For simplicity, I’m marking the six different terms on the main part of the image as 1-6 and the six equations/points on the bottom of the image as A-F.
First, we can look at the bottom and see that there are four equations, but A and F are both points. Looking at the terms above, the only ones that are points are 1 and 6. Since the y-intercept is when a function passes through the y-axis, that means that the x value of the point must be 0. Therefore, A matches with 6.
That leaves F to match with 1. The equation (-b/2a) is what is used in a quadratic equation to locate the vertex, so it makes sense that the vertex would be when you put that number into the equation.
Now on to the four different equations. One of the equations, C, is calculating an x value. This means that it has to match with 2 because it’s drawing a line vertically through the point we already determined to be the vertex of a parabola in the above paragraph.
For the three functions that remain, B has no numbers in it, only the standard letters as placeholders for various numbers you would put into a quadratic function. Therefore, it has to match with 3 since it’s just the standard equation.
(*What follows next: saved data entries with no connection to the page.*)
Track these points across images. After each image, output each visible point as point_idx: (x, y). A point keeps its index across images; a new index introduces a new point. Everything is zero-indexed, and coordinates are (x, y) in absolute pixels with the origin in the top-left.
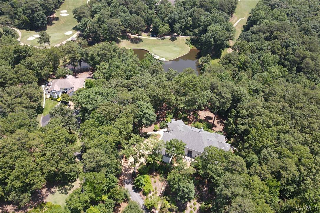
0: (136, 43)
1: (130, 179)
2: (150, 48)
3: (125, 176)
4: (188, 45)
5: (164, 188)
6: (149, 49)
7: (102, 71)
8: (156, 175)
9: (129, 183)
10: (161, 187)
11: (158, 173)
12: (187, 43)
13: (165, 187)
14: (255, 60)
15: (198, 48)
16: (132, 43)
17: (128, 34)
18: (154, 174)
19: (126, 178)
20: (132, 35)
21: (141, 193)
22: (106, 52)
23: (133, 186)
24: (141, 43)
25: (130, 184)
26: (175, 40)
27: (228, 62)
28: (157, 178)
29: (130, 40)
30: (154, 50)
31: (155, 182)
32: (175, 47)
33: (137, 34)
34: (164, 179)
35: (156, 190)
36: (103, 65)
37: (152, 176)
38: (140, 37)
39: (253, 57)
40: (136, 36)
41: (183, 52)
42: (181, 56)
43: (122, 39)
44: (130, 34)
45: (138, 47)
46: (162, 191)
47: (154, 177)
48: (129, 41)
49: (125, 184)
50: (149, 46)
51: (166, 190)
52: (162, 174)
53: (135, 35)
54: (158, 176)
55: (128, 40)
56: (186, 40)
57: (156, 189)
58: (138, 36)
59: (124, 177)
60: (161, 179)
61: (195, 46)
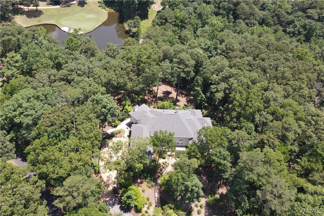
0: (35, 17)
1: (112, 199)
2: (56, 20)
3: (104, 197)
4: (103, 8)
5: (158, 195)
6: (56, 22)
7: (14, 64)
8: (141, 183)
9: (113, 204)
10: (153, 195)
11: (143, 179)
12: (101, 7)
13: (158, 193)
14: (192, 14)
15: (117, 11)
16: (30, 18)
17: (19, 6)
18: (139, 181)
19: (107, 199)
20: (27, 7)
21: (133, 211)
22: (10, 37)
23: (119, 206)
24: (42, 16)
25: (115, 204)
26: (85, 5)
27: (164, 21)
28: (145, 185)
29: (25, 14)
30: (63, 23)
31: (143, 191)
32: (88, 13)
33: (32, 5)
34: (153, 183)
35: (148, 201)
36: (13, 57)
37: (137, 185)
38: (37, 7)
39: (189, 12)
40: (32, 8)
41: (101, 18)
42: (100, 24)
43: (14, 15)
44: (22, 7)
45: (40, 21)
46: (156, 199)
47: (140, 185)
48: (25, 16)
49: (109, 207)
50: (55, 18)
51: (160, 197)
52: (149, 178)
53: (30, 6)
54: (145, 182)
55: (23, 15)
56: (99, 2)
57: (148, 199)
58: (35, 8)
59: (104, 199)
60: (149, 185)
61: (112, 9)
That leaves us with D and E to match with 4 and 5, meaning that one of them has to be a negative equation and the other has to be a positive equation. This is where you look at the a value in the function. If the a value is positive, then the quadratic opens up (with the tip pointed down) while if the a value is negative, then the quadratic opens down (with the tip pointed up). This means that D matches with 4 and E matches with 5.
In conclusion, 1 = F 2 = C 3 = B 4 = D 5 = E 6 = A